▸ **Exercise prompt**
Please find each line below that contains the string "因为很少老师会讲基础的东西" and copy it out in full.

▸ **Dataset excerpts**
+++

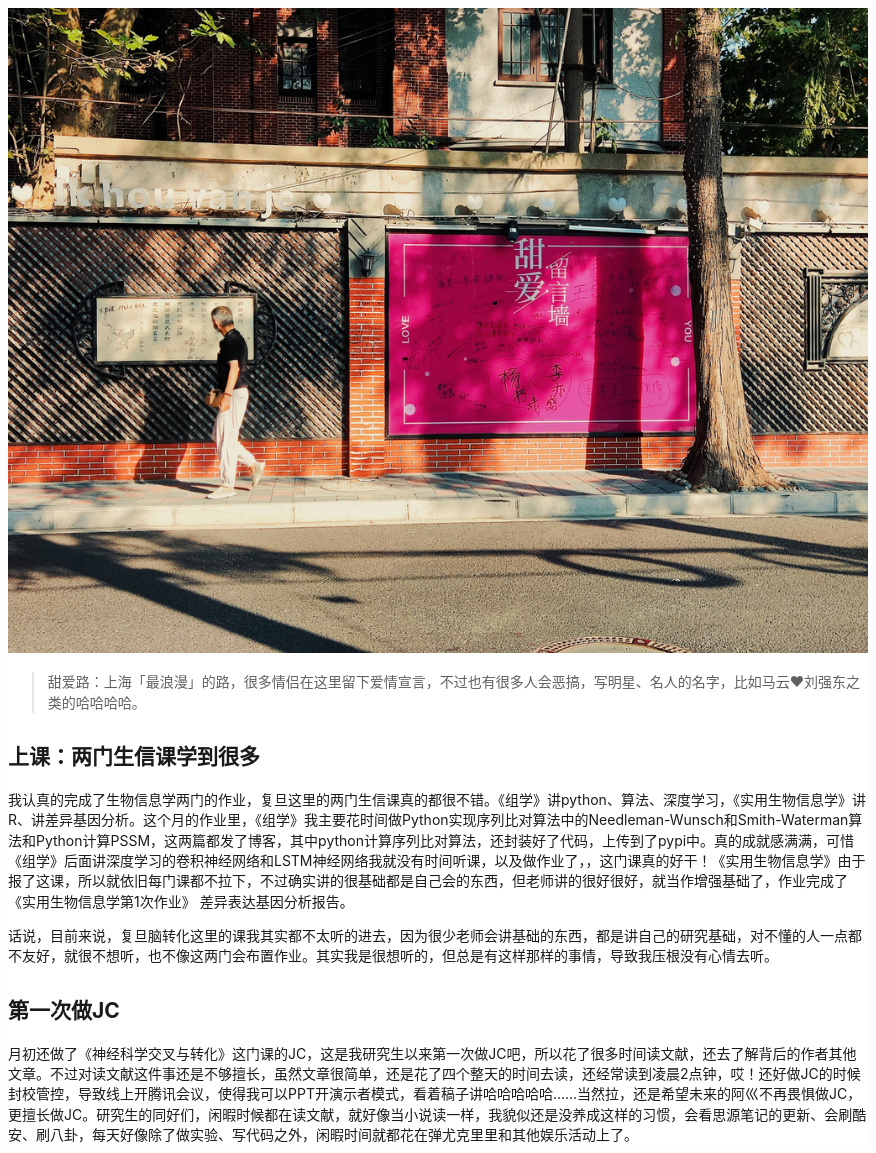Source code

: ![retouch_2022100215525083](assets/202210/retouch_2022100215525083-20221003120623-0026tzp.jpg)​

> 甜爱路：上海「最浪漫」的路，很多情侣在这里留下爱情宣言，不过也有很多人会恶搞，写明星、名人的名字，比如马云❤刘强东之类的哈哈哈哈。

## 上课：两门生信课学到很多

我认真的完成了生物信息学两门的作业，复旦这里的两门生信课真的都很不错。《组学》讲python、算法、深度学习，《实用生物信息学》讲R、讲差异基因分析。这个月的作业里，《组学》我主要花时间做Python实现序列比对算法中的Needleman-Wunsch和Smith-Waterman算法和Python计算PSSM，这两篇都发了博客，其中python计算序列比对算法，还封装好了代码，上传到了pypi中。真的成就感满满，可惜《组学》后面讲深度学习的卷积神经网络和LSTM神经网络我就没有时间听课，以及做作业了，，这门课真的好干！《实用生物信息学》由于报了这课，所以就依旧每门课都不拉下，不过确实讲的很基础都是自己会的东西，但老师讲的很好很好，就当作增强基础了，作业完成了《实用生物信息学第1次作业》 差异表达基因分析报告。

话说，目前来说，复旦脑转化这里的课我其实都不太听的进去，因为很少老师会讲基础的东西，都是讲自己的研究基础，对不懂的人一点都不友好，就很不想听，也不像这两门会布置作业。其实我是很想听的，但总是有这样那样的事情，导致我压根没有心情去听。

## 第一次做JC

月初还做了《神经科学交叉与转化》这门课的JC，这是我研究生以来第一次做JC吧，所以花了很多时间读文献，还去了解背后的作者其他文章。不过对读文献这件事还是不够擅长，虽然文章很简单，还是花了四个整天的时间去读，还经常读到凌晨2点钟，哎！还好做JC的时候封校管控，导致线上开腾讯会议，使得我可以PPT开演示者模式，看着稿子讲哈哈哈哈哈……当然拉，还是希望未来的阿巛不再畏惧做JC，更擅长做JC。研究生的同好们，闲暇时候都在读文献，就好像当小说读一样，我貌似还是没养成这样的习惯，会看思源笔记的更新、会刷酷安、刷八卦，每天好像除了做实验、写代码之外，闲暇时间就都花在弹尤克里里和其他娱乐活动上了。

+++

▸ **Result for this task**
话说，目前来说，复旦脑转化这里的课我其实都不太听的进去，因为很少老师会讲基础的东西，都是讲自己的研究基础，对不懂的人一点都不友好，就很不想听，也不像这两门会布置作业。其实我是很想听的，但总是有这样那样的事情，导致我压根没有心情去听。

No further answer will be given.